What British designers excite you these days?
Well, I think that Christopher Kane’s always done an amazing collection; he’s always at the forefront of newness. Roksanda [Ilincic] has got a great business these days and is really in touch with who her customer is. There’s Ben and Ed, who are Meadham Kirchhoff, who do an amazing job. Louise Gray is an exciting new designer; she just started quite recently.
Do you like coming back to New York at least?
I love New York — I think it’s an amazing city. And I see so many similarities between New York and London in terms of how inspiring it is here. There are loads of bookstores, great bookstores; there are loads of great things to see here. But also the young designers, I love quite a few of [them]. [The] people from Creatures of the Wind – I love them. And SUNO — they’re really really good. They’re fun.
What’s the inspiration behind your first pre-fall line?
I usually work with a lot of color and pattern and textures and that’s kind of always been at the core of what we do in the collection. [For] Pre-fall, the silhouettes are quite feminine and soft so it’s kind of like early sixties, which feels good after spring being very bright colors – this is a good move forward. The prints are interior-inspired. Charlotte Perigon is an amazing furniture designer from the fifties and sixties, and she did a lot of basket weave and textures and things like that, so a lot of the inspiration comes from [her]. Sweaters are always really key in terms of what we sell in the collection. [There’s a] ladies-who-lunch feel.
How will your patterns and prints translate to menswear?
I think because menswear is about a balance of detail and fabrication, the silhouettes and the shapes [from womenswear] can carry on through, can be repeated for menswear. It’s a more subtle approach for sure. It still maintains that kind of pattern and texture and color, but it’s done in a more subtle way. There’s a simplicity to it.
You’ve been showing in London (and in New York, briefly) for eight years. Do you feel like an established label?
I think so, I think we’ve definitely established who our customer is. I think having four seasons a year really makes sure you’re providing your customer with what she wants — what he wants — now. I think we’re getting there. There’s always stuff to learn — there’s always room for improvement.
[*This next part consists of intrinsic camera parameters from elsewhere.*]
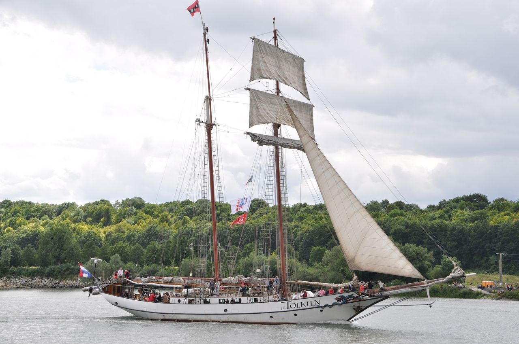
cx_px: 260
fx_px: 1296
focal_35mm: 90
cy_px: 172
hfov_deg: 22.6
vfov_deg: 15.1
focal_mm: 60
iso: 200
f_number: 7.1
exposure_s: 1/250
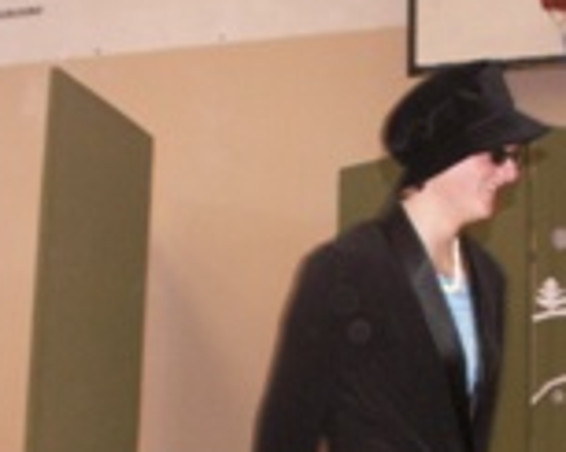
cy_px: 411
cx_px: 300
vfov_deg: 15.2
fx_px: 1673
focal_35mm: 100
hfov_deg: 19.2
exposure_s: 1/40
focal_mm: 5.86
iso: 160
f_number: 2.8
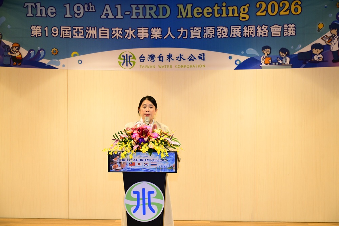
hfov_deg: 32.4
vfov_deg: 21.9
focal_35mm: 62
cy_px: 113
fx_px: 584
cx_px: 170
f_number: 5
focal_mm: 62
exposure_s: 1/50
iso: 1250
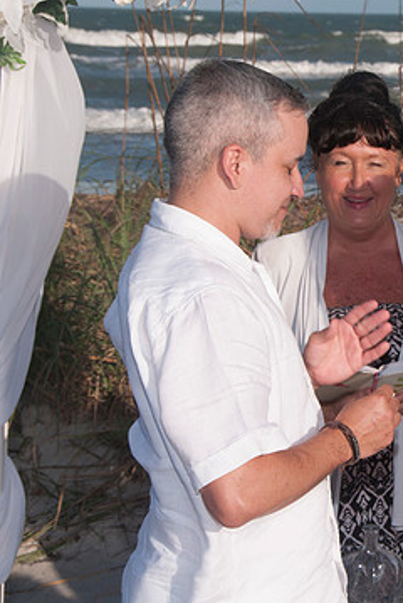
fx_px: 2229
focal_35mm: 133
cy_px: 285
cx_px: 463
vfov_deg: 15.4
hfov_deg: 10.2
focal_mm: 55
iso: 100
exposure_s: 1/250
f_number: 13
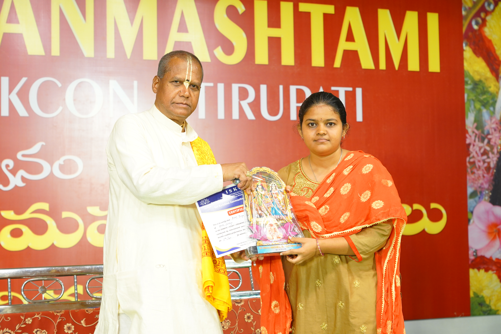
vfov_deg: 19.5
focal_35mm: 70
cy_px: 167
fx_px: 974
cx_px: 250
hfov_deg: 28.8
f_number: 6.3
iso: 2000
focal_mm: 70
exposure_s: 1/200
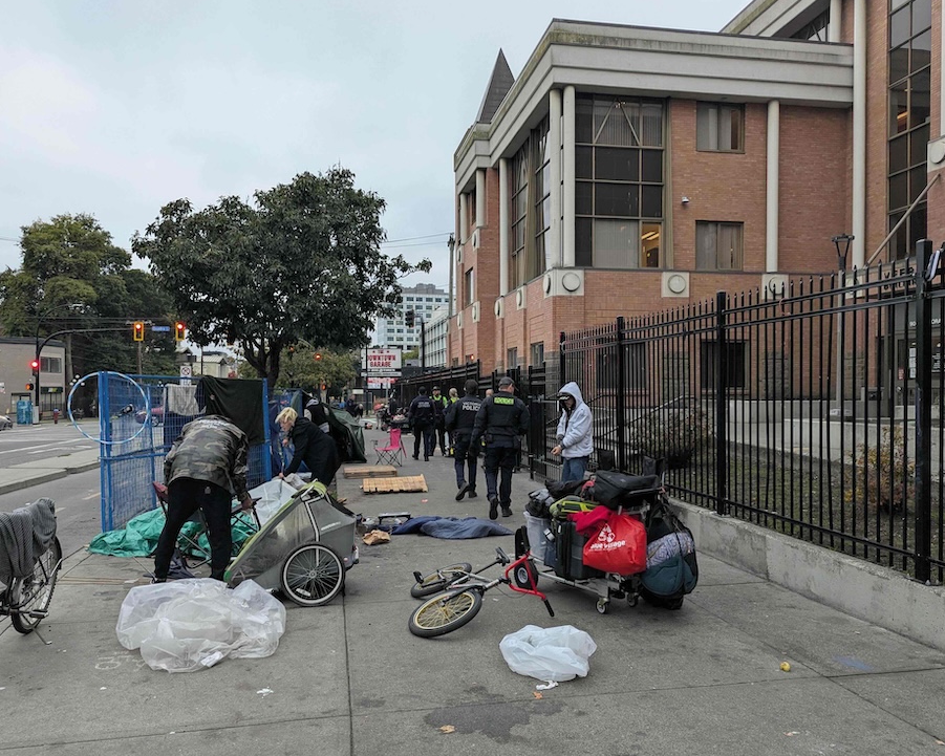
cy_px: 388
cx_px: 466
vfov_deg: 54.9
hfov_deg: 66.0
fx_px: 727
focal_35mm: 26
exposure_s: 1/178
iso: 108
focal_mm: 6.81
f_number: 1.85
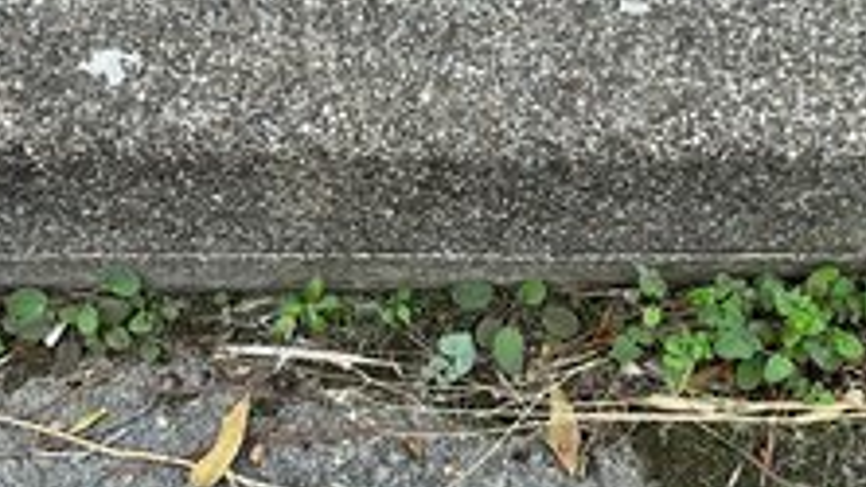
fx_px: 1309
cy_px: 117
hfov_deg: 36.5
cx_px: 367
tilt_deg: -71.2
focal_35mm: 57
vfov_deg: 20.9
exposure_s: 1/358
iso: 25
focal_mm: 3
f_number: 1.8
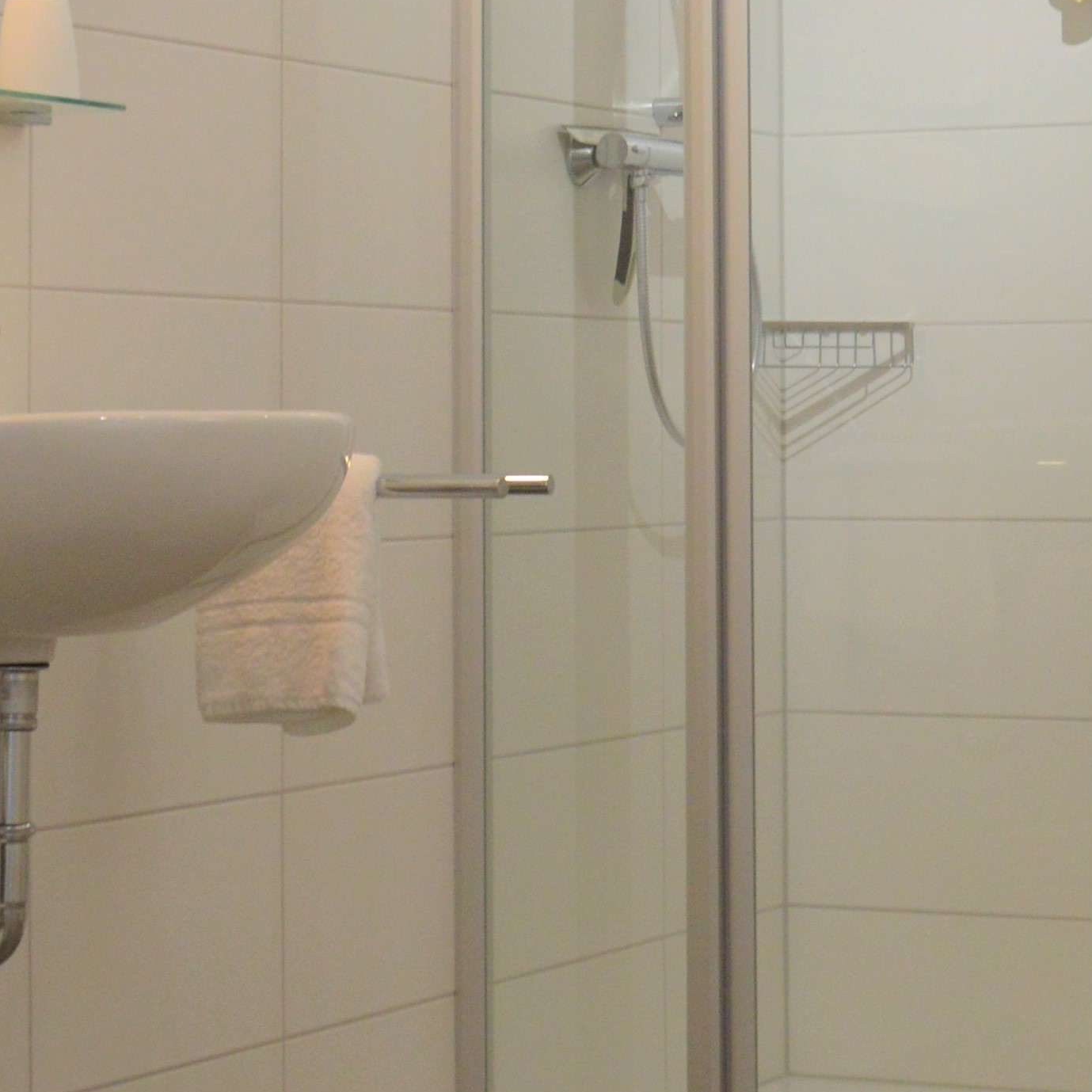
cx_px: 696
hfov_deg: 17.4
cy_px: 185
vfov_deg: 17.2
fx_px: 3569
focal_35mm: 100
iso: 400
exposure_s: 1/60
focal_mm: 18
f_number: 3.5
What are your goals as a designer?
It’s very difficult to see how you are perceived from the outside, I think, internally. The goal is always to have a successful product that people love to wear. At my last show, it was really encouraging for me to see how many editors were wearing my collection on the front row. And I think seeing people wearing the collection is as gratifying as a great editorial, you know? I think it’s really important that, not only do you have ideas, but it can translate into something that women want to wear. I know it sounds obvious but it’s something that doesn’t always happen. So that was really encouraging, but, you know, there are always things to improve on. I think it’s about pushing it so [I’m] not stopping at just doing prints, it needs [to be] more.